“Take him! Please, take him!”
The boy — maybe eight years old — held out a frightened kitten toward passing strangers.
“He’s really well-behaved,” the boy pleaded, hugging the tiny fluffball to his chest.
The kitten let out the softest meow.
At that sound, a man walking by turned his head — but when his eyes met the boy’s, he just quickened his pace and gestured helplessly.
“He’s so loving… please, you need him,” the boy tried again.
“Is he yours?” came a sudden voice behind him.
A girl with long braids stood there, her eyes locked on the kitten.
“Yes… he’s mine,” the boy whispered. “But I have to let him go. He needs a home.”
“He’s so cute!” the girl reached her hand to pet the tiny creature.

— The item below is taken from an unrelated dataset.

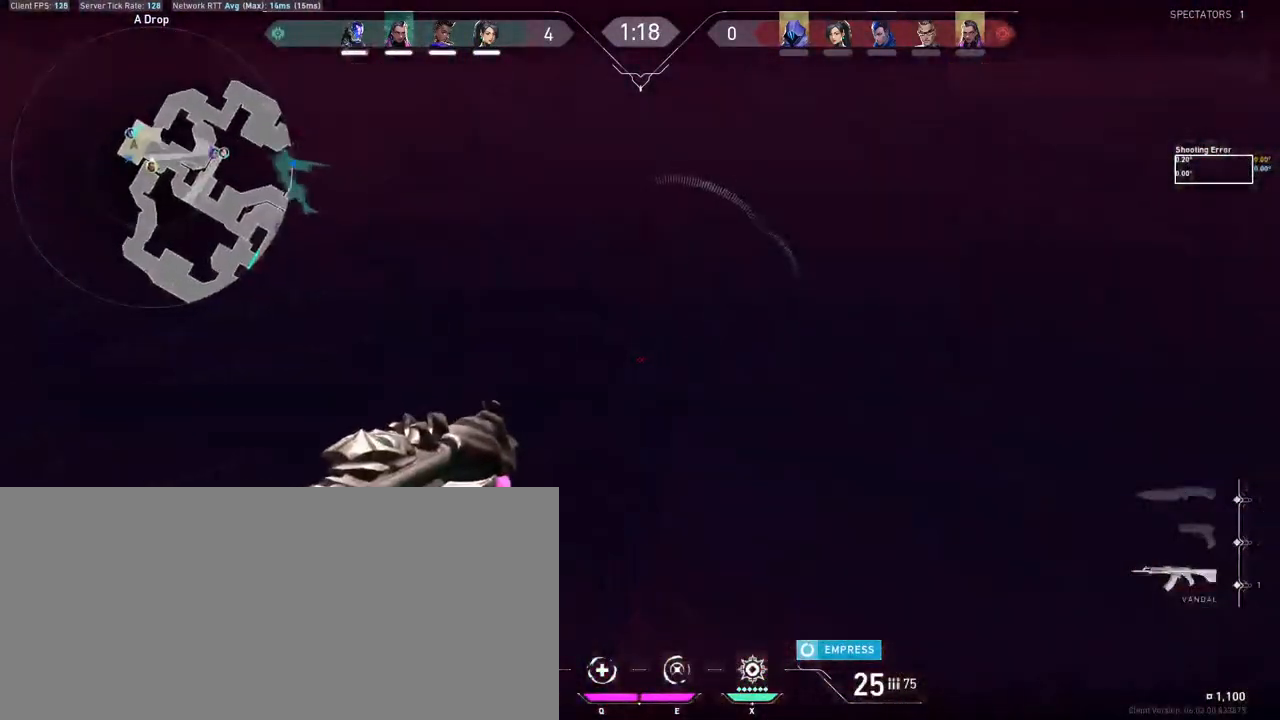
{"keys": ["d"], "mouse": [], "events": [[217, "a", "up"], [250, "s", "down"], [367, "d", "down"], [417, "s", "up"]]}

A woman appeared next to her out of nowhere.
“Don’t touch it!” she snapped, yanking her daughter’s arm.
“Mom, I want him! He’s my kitten! I really, really need him!”
“No, you don’t,” the mother cut her off sharply and dragged the tearful girl toward their car.
The kitten looked straight into the boy’s eyes and suddenly said,
“Listen… keep me for yourself.”
“I can’t,” the boy sighed. “We angels… we can’t keep happiness. We only deliver it.”
“So I’m happiness? You’ll just give me away to anyone?”
“I offer you to the ones who need you most. But people don’t always understand. They turn away.”
“But they turned me away… and I’m just a little kitten.”
“The woman outside the store turned down her family’s happiness. If she had taken you, a man would have stopped to help her carry you home. And one day, he would have become her husband.
The man who walked past? He rejected the happiness of reconnecting with his daughter — things between them are strained. If he’d taken you, caring for you together would have melted the ice in their hearts.
“And the little girl? She wanted me. Her mom just wouldn’t let her.”
“Yes, the girl needed you. If she had been allowed to take you, she would have learned to care for you, to be patient as you grew. And next year, when she gets a baby brother, she would have poured all that care into him. That would have been happiness too — happiness of nurturing and helping.”
“So they all turned away from their happiness… how will they live without it?”
“I’ll try again. Later. In a different way. That’s our job — to offer happiness. But the choice is always theirs.”
The kitten let out a tiny sigh and closed his eyes.
He wasn’t scared anymore.
He knew now — he was someone’s happiness.